M'as-tu-vu ?
Tous les hommes de passage, les forts, les vrais et les autres, me dévisagent et me pointent du doigt d'une impolitesse que je tolère à chaque fois ; ils paressent autour de mon prétoire duquel je les impressionne, les écrase, tantôt d'une ombre opportune et tantôt de reflets brûlants. Ils s'approchent et s'éloignent, jamais trop loin, jamais trop près, car je suis l'évidence : j'en impose, dressé sur ma monture aux sabots véloces de qui je domine — force contre force — les élans furieux. Échos de férocité dont seule une bête n'ayant pas tout à fait oublié qu'elle fut un jour libre, peut hennir, trahie. Vain rejet de la selle et du mors ; aucune de ses ruades ne freinera mon audace, mon esprit aventureux, car je suis de ceux que seuls les hommes peuvent fabriquer. N'en déplaisent à tous les ventres du monde : vous m'êtes étrangers. À l'image de ces hybrides, mi-hommes mi-dégonflés, poltrons et froussards qui, d'habitude, se dissimulent à mon regard de juge.

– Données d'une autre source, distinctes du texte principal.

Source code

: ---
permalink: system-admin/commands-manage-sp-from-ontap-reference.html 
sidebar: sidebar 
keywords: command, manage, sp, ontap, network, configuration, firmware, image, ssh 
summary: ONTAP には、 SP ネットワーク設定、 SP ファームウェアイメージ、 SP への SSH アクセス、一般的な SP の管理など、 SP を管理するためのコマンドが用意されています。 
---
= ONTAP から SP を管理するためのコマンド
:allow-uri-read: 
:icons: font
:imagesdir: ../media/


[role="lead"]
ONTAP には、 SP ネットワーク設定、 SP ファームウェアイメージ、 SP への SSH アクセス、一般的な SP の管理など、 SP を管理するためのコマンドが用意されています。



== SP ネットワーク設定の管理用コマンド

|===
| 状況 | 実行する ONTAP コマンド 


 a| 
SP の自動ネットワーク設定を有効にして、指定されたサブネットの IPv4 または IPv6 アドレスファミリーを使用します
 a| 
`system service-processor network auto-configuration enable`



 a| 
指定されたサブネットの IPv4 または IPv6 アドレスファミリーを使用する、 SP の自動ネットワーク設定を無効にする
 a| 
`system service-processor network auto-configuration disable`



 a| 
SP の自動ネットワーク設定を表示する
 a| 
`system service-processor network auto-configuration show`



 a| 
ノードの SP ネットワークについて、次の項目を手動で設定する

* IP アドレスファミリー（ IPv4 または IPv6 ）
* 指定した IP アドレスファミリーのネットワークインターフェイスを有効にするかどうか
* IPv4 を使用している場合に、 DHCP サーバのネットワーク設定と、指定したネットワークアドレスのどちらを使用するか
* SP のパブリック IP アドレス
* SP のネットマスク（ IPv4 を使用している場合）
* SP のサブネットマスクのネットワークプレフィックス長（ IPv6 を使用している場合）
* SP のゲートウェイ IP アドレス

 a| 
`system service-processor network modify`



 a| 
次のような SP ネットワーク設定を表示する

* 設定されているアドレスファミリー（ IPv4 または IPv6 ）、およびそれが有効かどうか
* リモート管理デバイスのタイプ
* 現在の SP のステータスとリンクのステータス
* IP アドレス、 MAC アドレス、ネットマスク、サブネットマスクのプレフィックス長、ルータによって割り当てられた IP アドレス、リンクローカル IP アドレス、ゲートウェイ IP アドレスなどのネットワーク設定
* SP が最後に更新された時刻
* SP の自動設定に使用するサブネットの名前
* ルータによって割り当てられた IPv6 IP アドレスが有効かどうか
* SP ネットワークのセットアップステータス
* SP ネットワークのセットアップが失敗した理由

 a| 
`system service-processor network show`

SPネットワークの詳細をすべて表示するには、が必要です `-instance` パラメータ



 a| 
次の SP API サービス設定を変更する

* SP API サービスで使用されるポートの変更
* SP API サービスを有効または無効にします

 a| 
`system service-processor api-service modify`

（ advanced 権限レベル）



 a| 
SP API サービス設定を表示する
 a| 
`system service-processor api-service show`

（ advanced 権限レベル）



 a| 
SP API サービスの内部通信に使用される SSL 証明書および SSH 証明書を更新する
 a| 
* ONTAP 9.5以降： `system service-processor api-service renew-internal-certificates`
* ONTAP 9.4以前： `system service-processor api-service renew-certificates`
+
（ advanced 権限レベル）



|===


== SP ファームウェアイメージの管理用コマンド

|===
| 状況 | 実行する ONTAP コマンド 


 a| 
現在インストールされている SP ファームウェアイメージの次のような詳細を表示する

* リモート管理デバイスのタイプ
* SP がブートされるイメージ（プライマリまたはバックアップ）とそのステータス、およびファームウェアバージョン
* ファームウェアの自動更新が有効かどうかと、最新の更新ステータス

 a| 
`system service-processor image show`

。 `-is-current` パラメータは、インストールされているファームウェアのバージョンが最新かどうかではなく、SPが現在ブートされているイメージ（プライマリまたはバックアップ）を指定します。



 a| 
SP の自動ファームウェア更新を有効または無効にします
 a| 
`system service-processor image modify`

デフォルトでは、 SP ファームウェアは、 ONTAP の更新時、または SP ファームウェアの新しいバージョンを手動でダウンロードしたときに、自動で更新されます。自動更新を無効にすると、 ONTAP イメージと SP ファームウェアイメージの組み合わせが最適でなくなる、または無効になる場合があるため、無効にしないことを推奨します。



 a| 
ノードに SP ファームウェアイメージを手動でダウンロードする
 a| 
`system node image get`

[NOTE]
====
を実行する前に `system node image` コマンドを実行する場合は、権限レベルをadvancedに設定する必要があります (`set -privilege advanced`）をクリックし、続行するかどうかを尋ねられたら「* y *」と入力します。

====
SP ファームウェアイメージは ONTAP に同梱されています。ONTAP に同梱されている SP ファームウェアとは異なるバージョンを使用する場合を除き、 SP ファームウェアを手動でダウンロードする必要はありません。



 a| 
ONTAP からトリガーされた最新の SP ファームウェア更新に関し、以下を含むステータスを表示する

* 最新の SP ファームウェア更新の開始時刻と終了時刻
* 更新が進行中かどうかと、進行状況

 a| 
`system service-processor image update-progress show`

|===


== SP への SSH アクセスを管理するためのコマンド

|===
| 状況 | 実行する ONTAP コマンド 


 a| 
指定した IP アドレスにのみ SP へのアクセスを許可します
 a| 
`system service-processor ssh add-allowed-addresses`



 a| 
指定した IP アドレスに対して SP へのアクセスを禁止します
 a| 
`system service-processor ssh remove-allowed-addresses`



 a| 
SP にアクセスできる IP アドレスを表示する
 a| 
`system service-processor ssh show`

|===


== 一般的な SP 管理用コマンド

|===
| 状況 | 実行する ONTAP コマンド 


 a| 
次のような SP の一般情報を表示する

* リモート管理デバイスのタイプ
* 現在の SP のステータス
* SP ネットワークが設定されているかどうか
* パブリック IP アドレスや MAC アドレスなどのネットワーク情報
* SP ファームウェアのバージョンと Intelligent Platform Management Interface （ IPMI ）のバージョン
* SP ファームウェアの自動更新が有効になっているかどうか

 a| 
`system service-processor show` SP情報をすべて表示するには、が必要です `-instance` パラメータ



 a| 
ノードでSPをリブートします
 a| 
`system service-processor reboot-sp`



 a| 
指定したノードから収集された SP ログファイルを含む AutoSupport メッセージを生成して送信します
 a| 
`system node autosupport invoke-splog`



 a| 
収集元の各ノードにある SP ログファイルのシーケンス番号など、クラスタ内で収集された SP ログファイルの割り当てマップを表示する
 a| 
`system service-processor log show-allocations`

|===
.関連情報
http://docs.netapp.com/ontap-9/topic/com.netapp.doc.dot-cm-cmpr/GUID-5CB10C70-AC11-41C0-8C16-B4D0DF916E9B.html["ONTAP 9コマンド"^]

Ces originaux inqualifiables, les mêmes qui me maudissent en tapinois, repousseraient-ils à présent leurs embarras afin de jouer, au grand jour, les virils avec moi ? Fermement, ils éliment ma nuque par le feu d'une lacération grâce à laquelle ils m'imaginent trembler, dégringoler de ma base, de ma stature. Que tirent les ébauchés... Qu'ils tirent sur la corde à s'en rompre les bras et les jambes. Mon assise est entretenue depuis des âges : mon socle est induré.
Je ne crains pas les flammes incertaines de leur emportement soudain, qui vient dévorer à grande faim le vert-de-gris de ma peau. J'en changerai s'il le faut ; je suis de ceux que seuls les hommes peuvent fabriquer et ils le font toujours. Sans relâche, têtes de bronze, têtes de chaire, toutes se roulent dans la poussière — goûtant leur propre ruine : comme tant d'autres avant moi, je leur survivrai.